Il limite dei 90 giorni tuttavia, non è vincolante in quanto si tratta di un parametro esclusivamente orientativo.

Per gli imprenditori artigiani invece, l’art. 21, co. 6 ter del D.L. n. 269/2003 conv. da L. n. 326/2003, afferma che “gli imprenditori artigiani iscritti nei relativi albi provinciali possono avvalersi, in deroga alla normativa previdenziale vigente di collaborazioni occasionali di parenti entro il terzo grado, aventi anche il titolo di studente per un periodo complessivo nel corso dell’anno non superiore a novanta giorni “.

La norma prosegue, inoltre, evidenziando che le collaborazioni debbano avere “carattere di aiuto, a titolo di obbligazione morale”, ovvero senza corresponsione alcuna di compensi ed essere rese nel caso di temporanea impossibilità dell’imprenditore artigiano all’espletamento della propria attività lavorativa.

Resta ferma, tuttavia, per tale settore, la necessaria iscrizione all’assicurazione obbligatoria contro gli infortuni sul lavoro e le malattie professionali ex D.P.R. n.1124/1965 (art. 21, comma 6 ter).

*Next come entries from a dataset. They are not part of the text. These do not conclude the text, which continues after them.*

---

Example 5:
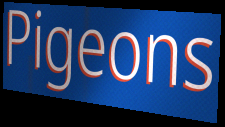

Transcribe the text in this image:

Pigeons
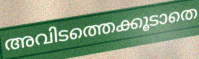
അവിടത്തെക്കൂടാതെ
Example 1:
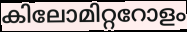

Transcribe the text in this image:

കിലോമിറ്ററോളം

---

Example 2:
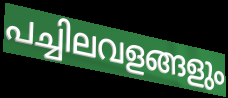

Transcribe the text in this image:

പച്ചിലവളങ്ങളും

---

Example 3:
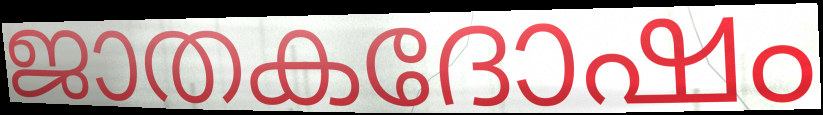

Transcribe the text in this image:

ജാതകദോഷം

Per gli imprenditori commerciali invece, data la mancanza di disposizioni a riguardo, tale obbligo sussiste solo in caso di prestazioni familiari prestate con carattere di abitualità e prevalenza.

Rapporto di lavoro subordinato con i familiari

Il familiare del datore di lavoro può prestare la propria attività lavorativa anche in forma subordinata.

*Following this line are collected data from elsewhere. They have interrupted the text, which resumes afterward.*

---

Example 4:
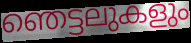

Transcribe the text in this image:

ഞെട്ടലുകളും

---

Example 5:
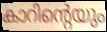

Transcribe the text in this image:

കാറിന്റെയും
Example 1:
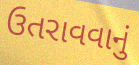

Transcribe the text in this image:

ઉતરાવવાનું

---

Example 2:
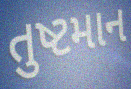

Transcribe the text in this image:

તુષ્ટમાન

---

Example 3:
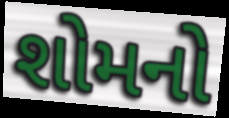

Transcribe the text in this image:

શોમનો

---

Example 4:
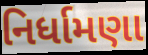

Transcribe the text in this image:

નિર્ધામણા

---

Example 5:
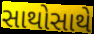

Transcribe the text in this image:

સાથોસાથે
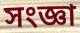
সংজ্ঞা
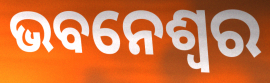
ଭବନେଶ୍ୱର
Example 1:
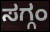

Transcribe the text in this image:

ಸಗ್ಗಂ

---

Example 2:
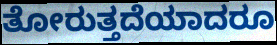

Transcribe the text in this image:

ತೋರುತ್ತದೆಯಾದರೂ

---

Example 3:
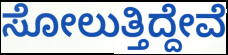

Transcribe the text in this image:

ಸೋಲುತ್ತಿದ್ದೇವೆ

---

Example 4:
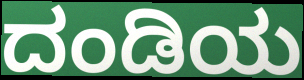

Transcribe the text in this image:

ದಂಡಿಯ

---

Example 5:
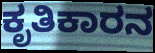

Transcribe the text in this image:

ಕೃತಿಕಾರನ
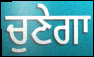
ਚੁਣੇਗਾ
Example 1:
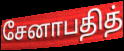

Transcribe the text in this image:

சேனாபதித்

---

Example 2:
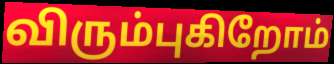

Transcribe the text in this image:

விரும்புகிறோம்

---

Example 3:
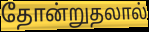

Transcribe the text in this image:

தோன்றுதலால்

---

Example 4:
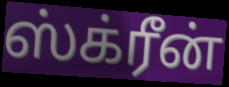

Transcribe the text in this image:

ஸ்க்ரீன்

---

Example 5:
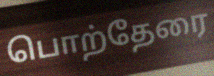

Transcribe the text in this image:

பொற்தேரை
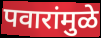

Requisiti fondamentali della subordinazione sono: l’onerosità della prestazione, la presenza costante presso il luogo di lavoro, l’osservanza di un orario definito, l’esercizio del potere direttivo e organizzativo da parte del datore di lavoro e la corresponsione di un compenso mensile. Nel nostro ordinamento infatti, principio generale è quello dell’onerosità della prestazione lavorativa.

Tuttavia, nel corso degli anni l’INPS ha sostenuto più volte la gratuità delle prestazioni svolte dai familiari dei datori di lavoro. Orientamento basato sul fatto che secondo l’istituto il rapporto di lavoro subordinato con il familiare è fittizio e pretestuoso in quanto posto in essere solo per garantire al dipendente i contributi previdenziali e, dunque, la maturazione dei requisiti pensionistici.

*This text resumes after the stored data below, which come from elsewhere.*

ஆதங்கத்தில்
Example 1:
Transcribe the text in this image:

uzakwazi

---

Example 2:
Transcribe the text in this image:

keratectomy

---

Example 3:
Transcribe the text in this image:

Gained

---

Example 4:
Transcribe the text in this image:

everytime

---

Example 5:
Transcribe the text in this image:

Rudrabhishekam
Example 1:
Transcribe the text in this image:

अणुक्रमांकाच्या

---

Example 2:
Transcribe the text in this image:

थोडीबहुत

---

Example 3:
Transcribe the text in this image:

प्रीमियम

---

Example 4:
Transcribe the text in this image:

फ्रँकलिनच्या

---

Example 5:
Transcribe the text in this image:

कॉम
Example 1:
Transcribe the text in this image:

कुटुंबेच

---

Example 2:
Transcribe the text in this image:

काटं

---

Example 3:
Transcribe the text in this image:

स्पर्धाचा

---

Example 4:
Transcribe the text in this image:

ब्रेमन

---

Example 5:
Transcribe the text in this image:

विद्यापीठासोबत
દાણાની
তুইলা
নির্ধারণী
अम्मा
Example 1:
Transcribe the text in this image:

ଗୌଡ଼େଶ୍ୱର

Sul punto è intervenuta una recente pronuncia della Corte di Cassazione (Cass. sent. N. 4535 del 27.02.2018) secondo cui può esistere tra familiari un rapporto di lavoro subordinato qualora sussistano gli indici oggettivi propri del rapporto di lavoro subordinato. Orientamento che è stato poi confermato anche dalla Fondazione dei Consulenti del lavoro, secondo i quali spetta agli ispettori dimostrare che il rapporto di lavoro tra i familiari non esiste ed è svolto a titolo gratuito, ovvero, che il datore di lavoro non esercita i suoi poteri nei confronti del dipendente-familiare.

L’impresa familiare

Un’altra tipologia di lavoro che può esistere tra familiari è quella che si ha all’interno dell’impresa familiare, il cui presupposto è quello della costituzione di una impresa che, oltre all’imprenditore che è il titolare, coinvolge anche un suo familiare. L’istituto dell’impresa familiare è disciplinato nell’art. 230 bis e 230 ter del Codice civile.

Secondo tale articolo si può parlare di impresa familiare quando il familiare presta la sua attività di lavoro in modo continuativo nell’impresa o nella famiglia.

In questo caso il familiare ha diritto al mantenimento secondo la condizione patrimoniale della famiglia e partecipa agli utili dell’impresa familiare ed ai beni acquistati con essi nonché agli incrementi dell’azienda, anche in ordine all’avviamento, in proporzione alla quantità e qualità del lavoro prestato.

Tutte le prestazioni lavorative svolte dal coniuge, parente o affine all’interno dell’impresa familiare, sono prive di tutela previdenziale tranne nel caso in cui sussistano i requisiti del lavoro dipendente o della collaborazione coordinata o continuativa.